### EXCERPT PROVIDED
---
The real treat and surprise and “a-ha” moments for me were experienced in my writing classes: “Telling Stories, Experiencing Life;” “Poetry,” and the very last class I took, “Faith and Doubt in Literature.”  In the first I experienced, in the telling of some parts of my own story, that silence at the end when one senses “something special just happened in this group in the hearing of my words.”  In the second it was the instructor’s written evaluation of one of my poems, encouraging me to continue writing: “Read, read, read….write, write, write!” and the final stamp of affirmation came upon submitting my final paper for “Faith and Doubt” and having the instructor invite me to enter it in the end-of-the-year literature and language writing awards, for which I won “Belmont University Literature and Language Outstanding Writing Award!”

I really was on a writing high and a writing roll, and had I been independently wealthy – to afford to quit work and write – or just disciplined enough to buckle down and write, I might have finished a book (or several) by now.  Instead, I dabbled in it, continued writing free-write pages and a journal, hoping some day to write something for real.

Some time along this journey, after graduating from Belmont with my Bachelor of Science, I was mowing grass and in the rhythm of back and forth pacing one does behind a push mower, I started writing (in my head) a letter to my dad’s father, Johnny, who had died before I was born, so he was the grandfather that I never knew.  I was telling him what a great person my dad was and what a wonderful family he had nurtured.  I was telling Johnny this because my dad had polio when he was 7 years old, so in his day he would have been known as a “crippled” boy.  I wished Johnny could have witnessed the mark his son had left on the world.  In that thinking, about my dad being a “special needs” child in his day, and that my own son, Matt, with his Down syndrome, was a special needs child, I realized that even though I had never met my grandfather, I might actually know him even better than some of his own family because of our shared experience. It was there that the seeds for my first book were sewn.

In spring of 2003 I actually went on sabbatical from my insurance job – knowing I would never go back – and I used as a reason that I was writing a book.  And I really was.  But I really was just looking for a way to get out of the insurance business mostly and I worked on the book from time to time, but I also worked on my sailing pretty thoroughly that year.  When the year was up I was compelled to apply for a position on the staff of my home congregation as Director of Christian Education and Family Life.  And that is what I did until January of 2011, when I was ordained as a Lutheran pastor, and installed as full-time pastor of Faith Lutheran church in Lebanon, TN.

Now there is a whole lot of story in the seven years between the bookends offered above between 2003 and 2011.  But there are really only two occurrences that will allow me to conclude this blog entry that I need to share at this time.

In September of 2006 my dear mother, who clips any newspaper article that has even the slightest possibility of interest on the part of one of her four children, gave me an article out of The Nashville Tennesseean about the declining birth rates in children with Down syndrome, the condition of my son, Matt.  The conclusion was that since the advent of prenatal testing less Downs (and other birth defected children) were being born because parents were choosing to terminate those pregnancies.

Knowing how challenging raising a special needs child can be – particularly when their issues are more severe than my own child’s – I understand why parents are afraid to wade into that deep pool.  But I felt strongly compelled to write a letter to the editor to just share how our life had been with our own special needs child.  After submitting the letter via email I received a reply from the editor that they wanted to run my piece as an Op Ed if I would give them permission.  So the next week I had my essay and an author-looking photograph run in the Sunday paper.
---
### COLLECTED DATA
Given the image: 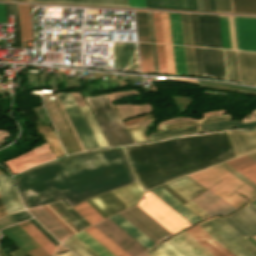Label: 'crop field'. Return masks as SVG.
<instances>
[{"instance_id":"obj_1","label":"crop field","mask_w":256,"mask_h":256,"mask_svg":"<svg viewBox=\"0 0 256 256\" xmlns=\"http://www.w3.org/2000/svg\"><path fill=\"white\" fill-rule=\"evenodd\" d=\"M133 181L135 179L122 149H114L74 156L34 169L17 177L15 184L26 208L62 199L71 207L91 196Z\"/></svg>"},{"instance_id":"obj_2","label":"crop field","mask_w":256,"mask_h":256,"mask_svg":"<svg viewBox=\"0 0 256 256\" xmlns=\"http://www.w3.org/2000/svg\"><path fill=\"white\" fill-rule=\"evenodd\" d=\"M144 189L237 157L228 133L123 148Z\"/></svg>"},{"instance_id":"obj_3","label":"crop field","mask_w":256,"mask_h":256,"mask_svg":"<svg viewBox=\"0 0 256 256\" xmlns=\"http://www.w3.org/2000/svg\"><path fill=\"white\" fill-rule=\"evenodd\" d=\"M189 176L236 209L248 202V200L232 190L246 196L250 200L256 196L255 191L219 165L190 174Z\"/></svg>"},{"instance_id":"obj_4","label":"crop field","mask_w":256,"mask_h":256,"mask_svg":"<svg viewBox=\"0 0 256 256\" xmlns=\"http://www.w3.org/2000/svg\"><path fill=\"white\" fill-rule=\"evenodd\" d=\"M87 101L110 147L133 143L125 126L111 106L107 94L88 98Z\"/></svg>"},{"instance_id":"obj_5","label":"crop field","mask_w":256,"mask_h":256,"mask_svg":"<svg viewBox=\"0 0 256 256\" xmlns=\"http://www.w3.org/2000/svg\"><path fill=\"white\" fill-rule=\"evenodd\" d=\"M198 225L235 256H256V248L219 217Z\"/></svg>"},{"instance_id":"obj_6","label":"crop field","mask_w":256,"mask_h":256,"mask_svg":"<svg viewBox=\"0 0 256 256\" xmlns=\"http://www.w3.org/2000/svg\"><path fill=\"white\" fill-rule=\"evenodd\" d=\"M144 197L137 206L173 234L191 225L150 191L145 193Z\"/></svg>"},{"instance_id":"obj_7","label":"crop field","mask_w":256,"mask_h":256,"mask_svg":"<svg viewBox=\"0 0 256 256\" xmlns=\"http://www.w3.org/2000/svg\"><path fill=\"white\" fill-rule=\"evenodd\" d=\"M85 151L98 149L99 146L82 116L72 93H57Z\"/></svg>"},{"instance_id":"obj_8","label":"crop field","mask_w":256,"mask_h":256,"mask_svg":"<svg viewBox=\"0 0 256 256\" xmlns=\"http://www.w3.org/2000/svg\"><path fill=\"white\" fill-rule=\"evenodd\" d=\"M120 215L155 243L172 235L137 206L120 213Z\"/></svg>"},{"instance_id":"obj_9","label":"crop field","mask_w":256,"mask_h":256,"mask_svg":"<svg viewBox=\"0 0 256 256\" xmlns=\"http://www.w3.org/2000/svg\"><path fill=\"white\" fill-rule=\"evenodd\" d=\"M237 50L256 51V19L234 17Z\"/></svg>"},{"instance_id":"obj_10","label":"crop field","mask_w":256,"mask_h":256,"mask_svg":"<svg viewBox=\"0 0 256 256\" xmlns=\"http://www.w3.org/2000/svg\"><path fill=\"white\" fill-rule=\"evenodd\" d=\"M203 46L222 48L218 16L199 15Z\"/></svg>"},{"instance_id":"obj_11","label":"crop field","mask_w":256,"mask_h":256,"mask_svg":"<svg viewBox=\"0 0 256 256\" xmlns=\"http://www.w3.org/2000/svg\"><path fill=\"white\" fill-rule=\"evenodd\" d=\"M167 242L183 256H213L184 231Z\"/></svg>"},{"instance_id":"obj_12","label":"crop field","mask_w":256,"mask_h":256,"mask_svg":"<svg viewBox=\"0 0 256 256\" xmlns=\"http://www.w3.org/2000/svg\"><path fill=\"white\" fill-rule=\"evenodd\" d=\"M192 201H194L211 216L215 214L226 215L236 210L209 190L192 199Z\"/></svg>"},{"instance_id":"obj_13","label":"crop field","mask_w":256,"mask_h":256,"mask_svg":"<svg viewBox=\"0 0 256 256\" xmlns=\"http://www.w3.org/2000/svg\"><path fill=\"white\" fill-rule=\"evenodd\" d=\"M0 197L8 214L24 209L11 180L5 174L0 175Z\"/></svg>"},{"instance_id":"obj_14","label":"crop field","mask_w":256,"mask_h":256,"mask_svg":"<svg viewBox=\"0 0 256 256\" xmlns=\"http://www.w3.org/2000/svg\"><path fill=\"white\" fill-rule=\"evenodd\" d=\"M184 231L214 256H233L229 251H227L223 246L216 242L197 225L192 226Z\"/></svg>"},{"instance_id":"obj_15","label":"crop field","mask_w":256,"mask_h":256,"mask_svg":"<svg viewBox=\"0 0 256 256\" xmlns=\"http://www.w3.org/2000/svg\"><path fill=\"white\" fill-rule=\"evenodd\" d=\"M203 52L206 77L225 80L222 50L203 48Z\"/></svg>"},{"instance_id":"obj_16","label":"crop field","mask_w":256,"mask_h":256,"mask_svg":"<svg viewBox=\"0 0 256 256\" xmlns=\"http://www.w3.org/2000/svg\"><path fill=\"white\" fill-rule=\"evenodd\" d=\"M151 192H153L156 196H158L162 201H164L191 224L202 220V218L184 206L179 200H177L162 187L151 190Z\"/></svg>"},{"instance_id":"obj_17","label":"crop field","mask_w":256,"mask_h":256,"mask_svg":"<svg viewBox=\"0 0 256 256\" xmlns=\"http://www.w3.org/2000/svg\"><path fill=\"white\" fill-rule=\"evenodd\" d=\"M241 82L256 85V54L237 52Z\"/></svg>"},{"instance_id":"obj_18","label":"crop field","mask_w":256,"mask_h":256,"mask_svg":"<svg viewBox=\"0 0 256 256\" xmlns=\"http://www.w3.org/2000/svg\"><path fill=\"white\" fill-rule=\"evenodd\" d=\"M167 185H169L187 201L204 190L203 187H201L187 176L174 180L172 183H167Z\"/></svg>"},{"instance_id":"obj_19","label":"crop field","mask_w":256,"mask_h":256,"mask_svg":"<svg viewBox=\"0 0 256 256\" xmlns=\"http://www.w3.org/2000/svg\"><path fill=\"white\" fill-rule=\"evenodd\" d=\"M238 155L256 150V131L248 133L229 132Z\"/></svg>"},{"instance_id":"obj_20","label":"crop field","mask_w":256,"mask_h":256,"mask_svg":"<svg viewBox=\"0 0 256 256\" xmlns=\"http://www.w3.org/2000/svg\"><path fill=\"white\" fill-rule=\"evenodd\" d=\"M98 207H100L108 216L113 215L127 208L120 200H118L111 192L100 195L91 199Z\"/></svg>"},{"instance_id":"obj_21","label":"crop field","mask_w":256,"mask_h":256,"mask_svg":"<svg viewBox=\"0 0 256 256\" xmlns=\"http://www.w3.org/2000/svg\"><path fill=\"white\" fill-rule=\"evenodd\" d=\"M226 163L256 184V162L248 156L244 155Z\"/></svg>"},{"instance_id":"obj_22","label":"crop field","mask_w":256,"mask_h":256,"mask_svg":"<svg viewBox=\"0 0 256 256\" xmlns=\"http://www.w3.org/2000/svg\"><path fill=\"white\" fill-rule=\"evenodd\" d=\"M146 7L197 10L196 0H145Z\"/></svg>"},{"instance_id":"obj_23","label":"crop field","mask_w":256,"mask_h":256,"mask_svg":"<svg viewBox=\"0 0 256 256\" xmlns=\"http://www.w3.org/2000/svg\"><path fill=\"white\" fill-rule=\"evenodd\" d=\"M143 192L137 183L112 191L127 207L136 204Z\"/></svg>"},{"instance_id":"obj_24","label":"crop field","mask_w":256,"mask_h":256,"mask_svg":"<svg viewBox=\"0 0 256 256\" xmlns=\"http://www.w3.org/2000/svg\"><path fill=\"white\" fill-rule=\"evenodd\" d=\"M110 219H112L116 224L123 228L127 233H129L133 238H135L147 249L155 244L119 214L110 217Z\"/></svg>"},{"instance_id":"obj_25","label":"crop field","mask_w":256,"mask_h":256,"mask_svg":"<svg viewBox=\"0 0 256 256\" xmlns=\"http://www.w3.org/2000/svg\"><path fill=\"white\" fill-rule=\"evenodd\" d=\"M223 48L235 49L231 17L219 16Z\"/></svg>"},{"instance_id":"obj_26","label":"crop field","mask_w":256,"mask_h":256,"mask_svg":"<svg viewBox=\"0 0 256 256\" xmlns=\"http://www.w3.org/2000/svg\"><path fill=\"white\" fill-rule=\"evenodd\" d=\"M19 225L33 238L35 239L50 255L55 250V246L42 235L29 221L19 223Z\"/></svg>"},{"instance_id":"obj_27","label":"crop field","mask_w":256,"mask_h":256,"mask_svg":"<svg viewBox=\"0 0 256 256\" xmlns=\"http://www.w3.org/2000/svg\"><path fill=\"white\" fill-rule=\"evenodd\" d=\"M91 236H93L97 241H99L103 246H105L109 251H111L115 256H129L117 245H115L111 240L104 236L93 226L85 229ZM86 232V233H87Z\"/></svg>"},{"instance_id":"obj_28","label":"crop field","mask_w":256,"mask_h":256,"mask_svg":"<svg viewBox=\"0 0 256 256\" xmlns=\"http://www.w3.org/2000/svg\"><path fill=\"white\" fill-rule=\"evenodd\" d=\"M138 41L150 42L147 12H135Z\"/></svg>"},{"instance_id":"obj_29","label":"crop field","mask_w":256,"mask_h":256,"mask_svg":"<svg viewBox=\"0 0 256 256\" xmlns=\"http://www.w3.org/2000/svg\"><path fill=\"white\" fill-rule=\"evenodd\" d=\"M63 244H65L79 256H99L74 235L63 242Z\"/></svg>"},{"instance_id":"obj_30","label":"crop field","mask_w":256,"mask_h":256,"mask_svg":"<svg viewBox=\"0 0 256 256\" xmlns=\"http://www.w3.org/2000/svg\"><path fill=\"white\" fill-rule=\"evenodd\" d=\"M74 235L77 236L80 240H82L86 245H88L100 256H114L111 252H109L105 247H103L99 242H97L93 237H91L84 230Z\"/></svg>"},{"instance_id":"obj_31","label":"crop field","mask_w":256,"mask_h":256,"mask_svg":"<svg viewBox=\"0 0 256 256\" xmlns=\"http://www.w3.org/2000/svg\"><path fill=\"white\" fill-rule=\"evenodd\" d=\"M224 53H225L228 80L239 82L235 51L224 50ZM225 61H224V65H225ZM226 69H225V75H226ZM227 77H226V80H227Z\"/></svg>"},{"instance_id":"obj_32","label":"crop field","mask_w":256,"mask_h":256,"mask_svg":"<svg viewBox=\"0 0 256 256\" xmlns=\"http://www.w3.org/2000/svg\"><path fill=\"white\" fill-rule=\"evenodd\" d=\"M90 225L103 219L86 201L73 207Z\"/></svg>"},{"instance_id":"obj_33","label":"crop field","mask_w":256,"mask_h":256,"mask_svg":"<svg viewBox=\"0 0 256 256\" xmlns=\"http://www.w3.org/2000/svg\"><path fill=\"white\" fill-rule=\"evenodd\" d=\"M81 110L83 111V113H84V115L87 119V122H88V124H89V126H90V128H91V130H92L100 148L108 147V145H107V143H106V141H105V139H104V137H103V135H102V133H101L94 117H93V115L91 114L88 106L81 107Z\"/></svg>"},{"instance_id":"obj_34","label":"crop field","mask_w":256,"mask_h":256,"mask_svg":"<svg viewBox=\"0 0 256 256\" xmlns=\"http://www.w3.org/2000/svg\"><path fill=\"white\" fill-rule=\"evenodd\" d=\"M141 68L143 73H154L150 44L139 43Z\"/></svg>"},{"instance_id":"obj_35","label":"crop field","mask_w":256,"mask_h":256,"mask_svg":"<svg viewBox=\"0 0 256 256\" xmlns=\"http://www.w3.org/2000/svg\"><path fill=\"white\" fill-rule=\"evenodd\" d=\"M37 131L38 133L42 134L48 143V145L51 147V149L54 151V153L57 155V157L64 155L59 143L57 142L52 129L50 127L45 126H39L37 125Z\"/></svg>"},{"instance_id":"obj_36","label":"crop field","mask_w":256,"mask_h":256,"mask_svg":"<svg viewBox=\"0 0 256 256\" xmlns=\"http://www.w3.org/2000/svg\"><path fill=\"white\" fill-rule=\"evenodd\" d=\"M30 1L128 6L127 0H30Z\"/></svg>"},{"instance_id":"obj_37","label":"crop field","mask_w":256,"mask_h":256,"mask_svg":"<svg viewBox=\"0 0 256 256\" xmlns=\"http://www.w3.org/2000/svg\"><path fill=\"white\" fill-rule=\"evenodd\" d=\"M6 15H14L15 48H22L17 4H5Z\"/></svg>"},{"instance_id":"obj_38","label":"crop field","mask_w":256,"mask_h":256,"mask_svg":"<svg viewBox=\"0 0 256 256\" xmlns=\"http://www.w3.org/2000/svg\"><path fill=\"white\" fill-rule=\"evenodd\" d=\"M169 17L173 44L183 45L179 14H169Z\"/></svg>"},{"instance_id":"obj_39","label":"crop field","mask_w":256,"mask_h":256,"mask_svg":"<svg viewBox=\"0 0 256 256\" xmlns=\"http://www.w3.org/2000/svg\"><path fill=\"white\" fill-rule=\"evenodd\" d=\"M234 12L256 13V0H232Z\"/></svg>"},{"instance_id":"obj_40","label":"crop field","mask_w":256,"mask_h":256,"mask_svg":"<svg viewBox=\"0 0 256 256\" xmlns=\"http://www.w3.org/2000/svg\"><path fill=\"white\" fill-rule=\"evenodd\" d=\"M167 242V241H166ZM166 242L158 245L157 247L147 251L146 253L150 256H182L179 254L175 249H173L169 244Z\"/></svg>"},{"instance_id":"obj_41","label":"crop field","mask_w":256,"mask_h":256,"mask_svg":"<svg viewBox=\"0 0 256 256\" xmlns=\"http://www.w3.org/2000/svg\"><path fill=\"white\" fill-rule=\"evenodd\" d=\"M173 49L176 74L186 75L183 46L173 45Z\"/></svg>"},{"instance_id":"obj_42","label":"crop field","mask_w":256,"mask_h":256,"mask_svg":"<svg viewBox=\"0 0 256 256\" xmlns=\"http://www.w3.org/2000/svg\"><path fill=\"white\" fill-rule=\"evenodd\" d=\"M21 33H31L28 5L18 4Z\"/></svg>"},{"instance_id":"obj_43","label":"crop field","mask_w":256,"mask_h":256,"mask_svg":"<svg viewBox=\"0 0 256 256\" xmlns=\"http://www.w3.org/2000/svg\"><path fill=\"white\" fill-rule=\"evenodd\" d=\"M184 45L193 46L189 15L180 14Z\"/></svg>"},{"instance_id":"obj_44","label":"crop field","mask_w":256,"mask_h":256,"mask_svg":"<svg viewBox=\"0 0 256 256\" xmlns=\"http://www.w3.org/2000/svg\"><path fill=\"white\" fill-rule=\"evenodd\" d=\"M187 75L196 76L193 47H184Z\"/></svg>"},{"instance_id":"obj_45","label":"crop field","mask_w":256,"mask_h":256,"mask_svg":"<svg viewBox=\"0 0 256 256\" xmlns=\"http://www.w3.org/2000/svg\"><path fill=\"white\" fill-rule=\"evenodd\" d=\"M194 46H202L198 15H190Z\"/></svg>"},{"instance_id":"obj_46","label":"crop field","mask_w":256,"mask_h":256,"mask_svg":"<svg viewBox=\"0 0 256 256\" xmlns=\"http://www.w3.org/2000/svg\"><path fill=\"white\" fill-rule=\"evenodd\" d=\"M64 216H66L79 230L85 228V226L77 220L62 204V202L53 204Z\"/></svg>"},{"instance_id":"obj_47","label":"crop field","mask_w":256,"mask_h":256,"mask_svg":"<svg viewBox=\"0 0 256 256\" xmlns=\"http://www.w3.org/2000/svg\"><path fill=\"white\" fill-rule=\"evenodd\" d=\"M197 76L205 77L202 48H194Z\"/></svg>"},{"instance_id":"obj_48","label":"crop field","mask_w":256,"mask_h":256,"mask_svg":"<svg viewBox=\"0 0 256 256\" xmlns=\"http://www.w3.org/2000/svg\"><path fill=\"white\" fill-rule=\"evenodd\" d=\"M164 43L172 44L168 14L161 13Z\"/></svg>"},{"instance_id":"obj_49","label":"crop field","mask_w":256,"mask_h":256,"mask_svg":"<svg viewBox=\"0 0 256 256\" xmlns=\"http://www.w3.org/2000/svg\"><path fill=\"white\" fill-rule=\"evenodd\" d=\"M156 42L163 43L160 13L152 12Z\"/></svg>"},{"instance_id":"obj_50","label":"crop field","mask_w":256,"mask_h":256,"mask_svg":"<svg viewBox=\"0 0 256 256\" xmlns=\"http://www.w3.org/2000/svg\"><path fill=\"white\" fill-rule=\"evenodd\" d=\"M168 74H175L172 45H164Z\"/></svg>"},{"instance_id":"obj_51","label":"crop field","mask_w":256,"mask_h":256,"mask_svg":"<svg viewBox=\"0 0 256 256\" xmlns=\"http://www.w3.org/2000/svg\"><path fill=\"white\" fill-rule=\"evenodd\" d=\"M159 73L167 74L163 45L156 44Z\"/></svg>"},{"instance_id":"obj_52","label":"crop field","mask_w":256,"mask_h":256,"mask_svg":"<svg viewBox=\"0 0 256 256\" xmlns=\"http://www.w3.org/2000/svg\"><path fill=\"white\" fill-rule=\"evenodd\" d=\"M223 168H225L227 171H229L231 174H233L234 176H236L238 179H240L242 182H244L245 184H247L249 187H251L253 190L256 191V185L254 183H252L251 181H249L247 178H245L244 176H242L241 174H239L237 171H235L234 169H232L231 167H229L227 164L223 163L220 164Z\"/></svg>"},{"instance_id":"obj_53","label":"crop field","mask_w":256,"mask_h":256,"mask_svg":"<svg viewBox=\"0 0 256 256\" xmlns=\"http://www.w3.org/2000/svg\"><path fill=\"white\" fill-rule=\"evenodd\" d=\"M144 125L129 127L128 130L130 131L135 143L144 142L146 141L142 135Z\"/></svg>"},{"instance_id":"obj_54","label":"crop field","mask_w":256,"mask_h":256,"mask_svg":"<svg viewBox=\"0 0 256 256\" xmlns=\"http://www.w3.org/2000/svg\"><path fill=\"white\" fill-rule=\"evenodd\" d=\"M216 11L231 12L230 0H215Z\"/></svg>"},{"instance_id":"obj_55","label":"crop field","mask_w":256,"mask_h":256,"mask_svg":"<svg viewBox=\"0 0 256 256\" xmlns=\"http://www.w3.org/2000/svg\"><path fill=\"white\" fill-rule=\"evenodd\" d=\"M196 125H198L197 121H191V122L161 125V128L162 130H164V129H170V128L189 127V126H196Z\"/></svg>"},{"instance_id":"obj_56","label":"crop field","mask_w":256,"mask_h":256,"mask_svg":"<svg viewBox=\"0 0 256 256\" xmlns=\"http://www.w3.org/2000/svg\"><path fill=\"white\" fill-rule=\"evenodd\" d=\"M185 205L188 206L191 210H193L196 214H198L203 219L210 217V215H208L205 211H203L200 207H198L192 201L186 203Z\"/></svg>"},{"instance_id":"obj_57","label":"crop field","mask_w":256,"mask_h":256,"mask_svg":"<svg viewBox=\"0 0 256 256\" xmlns=\"http://www.w3.org/2000/svg\"><path fill=\"white\" fill-rule=\"evenodd\" d=\"M41 233H43L56 247L59 243L48 233L46 232L35 220H29Z\"/></svg>"},{"instance_id":"obj_58","label":"crop field","mask_w":256,"mask_h":256,"mask_svg":"<svg viewBox=\"0 0 256 256\" xmlns=\"http://www.w3.org/2000/svg\"><path fill=\"white\" fill-rule=\"evenodd\" d=\"M230 116L229 115H221V116H213V117H206V118H201L199 119V123H204V122H212V121H220V120H229Z\"/></svg>"},{"instance_id":"obj_59","label":"crop field","mask_w":256,"mask_h":256,"mask_svg":"<svg viewBox=\"0 0 256 256\" xmlns=\"http://www.w3.org/2000/svg\"><path fill=\"white\" fill-rule=\"evenodd\" d=\"M9 217L14 219V220H16V221H18V222H20V221H23V220L31 218V215L28 214L26 211H23V212L11 215Z\"/></svg>"},{"instance_id":"obj_60","label":"crop field","mask_w":256,"mask_h":256,"mask_svg":"<svg viewBox=\"0 0 256 256\" xmlns=\"http://www.w3.org/2000/svg\"><path fill=\"white\" fill-rule=\"evenodd\" d=\"M198 82L215 84V85H222V86H229V87H236V88H243V89H249V90H256V88L237 86V85H230V84H223V83H217V82H211V81L198 80Z\"/></svg>"},{"instance_id":"obj_61","label":"crop field","mask_w":256,"mask_h":256,"mask_svg":"<svg viewBox=\"0 0 256 256\" xmlns=\"http://www.w3.org/2000/svg\"><path fill=\"white\" fill-rule=\"evenodd\" d=\"M129 6L145 7L144 0H128Z\"/></svg>"},{"instance_id":"obj_62","label":"crop field","mask_w":256,"mask_h":256,"mask_svg":"<svg viewBox=\"0 0 256 256\" xmlns=\"http://www.w3.org/2000/svg\"><path fill=\"white\" fill-rule=\"evenodd\" d=\"M151 42H155L151 12H148Z\"/></svg>"},{"instance_id":"obj_63","label":"crop field","mask_w":256,"mask_h":256,"mask_svg":"<svg viewBox=\"0 0 256 256\" xmlns=\"http://www.w3.org/2000/svg\"><path fill=\"white\" fill-rule=\"evenodd\" d=\"M155 73H158L155 44L151 43Z\"/></svg>"},{"instance_id":"obj_64","label":"crop field","mask_w":256,"mask_h":256,"mask_svg":"<svg viewBox=\"0 0 256 256\" xmlns=\"http://www.w3.org/2000/svg\"><path fill=\"white\" fill-rule=\"evenodd\" d=\"M14 223H17V222L8 218V217L0 219V225H2L4 227H6L8 225H11V224H14Z\"/></svg>"},{"instance_id":"obj_65","label":"crop field","mask_w":256,"mask_h":256,"mask_svg":"<svg viewBox=\"0 0 256 256\" xmlns=\"http://www.w3.org/2000/svg\"><path fill=\"white\" fill-rule=\"evenodd\" d=\"M69 211L78 218L86 227L90 226L73 208L69 209Z\"/></svg>"},{"instance_id":"obj_66","label":"crop field","mask_w":256,"mask_h":256,"mask_svg":"<svg viewBox=\"0 0 256 256\" xmlns=\"http://www.w3.org/2000/svg\"><path fill=\"white\" fill-rule=\"evenodd\" d=\"M0 23H6L4 4H0Z\"/></svg>"},{"instance_id":"obj_67","label":"crop field","mask_w":256,"mask_h":256,"mask_svg":"<svg viewBox=\"0 0 256 256\" xmlns=\"http://www.w3.org/2000/svg\"><path fill=\"white\" fill-rule=\"evenodd\" d=\"M0 173H3L1 170H0ZM7 213H6V211H5V209H4V206H3V204H2V202H1V200H0V216H2V215H6Z\"/></svg>"},{"instance_id":"obj_68","label":"crop field","mask_w":256,"mask_h":256,"mask_svg":"<svg viewBox=\"0 0 256 256\" xmlns=\"http://www.w3.org/2000/svg\"><path fill=\"white\" fill-rule=\"evenodd\" d=\"M198 10H204L203 0H197Z\"/></svg>"},{"instance_id":"obj_69","label":"crop field","mask_w":256,"mask_h":256,"mask_svg":"<svg viewBox=\"0 0 256 256\" xmlns=\"http://www.w3.org/2000/svg\"><path fill=\"white\" fill-rule=\"evenodd\" d=\"M55 256H76V255H74L72 252L68 251L66 253L55 255Z\"/></svg>"},{"instance_id":"obj_70","label":"crop field","mask_w":256,"mask_h":256,"mask_svg":"<svg viewBox=\"0 0 256 256\" xmlns=\"http://www.w3.org/2000/svg\"><path fill=\"white\" fill-rule=\"evenodd\" d=\"M204 7H205V10L210 11L209 0H204Z\"/></svg>"},{"instance_id":"obj_71","label":"crop field","mask_w":256,"mask_h":256,"mask_svg":"<svg viewBox=\"0 0 256 256\" xmlns=\"http://www.w3.org/2000/svg\"><path fill=\"white\" fill-rule=\"evenodd\" d=\"M250 158H252L253 160L256 161V152H253V153H250V154H247Z\"/></svg>"},{"instance_id":"obj_72","label":"crop field","mask_w":256,"mask_h":256,"mask_svg":"<svg viewBox=\"0 0 256 256\" xmlns=\"http://www.w3.org/2000/svg\"><path fill=\"white\" fill-rule=\"evenodd\" d=\"M210 7H211V11H215L214 0H210Z\"/></svg>"},{"instance_id":"obj_73","label":"crop field","mask_w":256,"mask_h":256,"mask_svg":"<svg viewBox=\"0 0 256 256\" xmlns=\"http://www.w3.org/2000/svg\"><path fill=\"white\" fill-rule=\"evenodd\" d=\"M253 207L256 208V199L250 203Z\"/></svg>"},{"instance_id":"obj_74","label":"crop field","mask_w":256,"mask_h":256,"mask_svg":"<svg viewBox=\"0 0 256 256\" xmlns=\"http://www.w3.org/2000/svg\"><path fill=\"white\" fill-rule=\"evenodd\" d=\"M141 256H147L146 254H143V255H141Z\"/></svg>"},{"instance_id":"obj_75","label":"crop field","mask_w":256,"mask_h":256,"mask_svg":"<svg viewBox=\"0 0 256 256\" xmlns=\"http://www.w3.org/2000/svg\"><path fill=\"white\" fill-rule=\"evenodd\" d=\"M26 1H29V0H26Z\"/></svg>"}]
</instances>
---
### SHORT PROBLEM 1
What award did the writer win in the blog entry about writing?
### SHORT PROBLEM 2
Pick up the blog entry about writing after its final sentence and continue it.
The material is separate from the blog entry about writing.

### EXPECTED ANSWER 1
The Belmont University Literature and Language Outstanding Writing Award.

### EXPECTED ANSWER 2
I never imagined the response I would get.  There were multiple letters to the editor published in the paper of how my article moved people.  There were about 50 emails sent directly to me – some asking when I might write a book!  People obviously passed it on to friends and neighbors because I received at least a half dozen requests from out-of-state organizations that dealt with disability to reprint.

Leann suggested: “You should write the book.”

I agreed.  But I was about to start candidacy and seminary, and I would have long reading lists and many papers.  That was not an excuse.  It really happened that way.  I know that people like Tony Morrison wrote her beautiful Beloved at the kitchen table after putting her children to bed or before waking them up – IE she gave up sleep and other parts of her life to just get it done. That was not going to happen for me.

I had already decided after being approved for Ordination, that if I was called to a part time call I would commit at least one full day a week to finishing the book.  I received a full time call.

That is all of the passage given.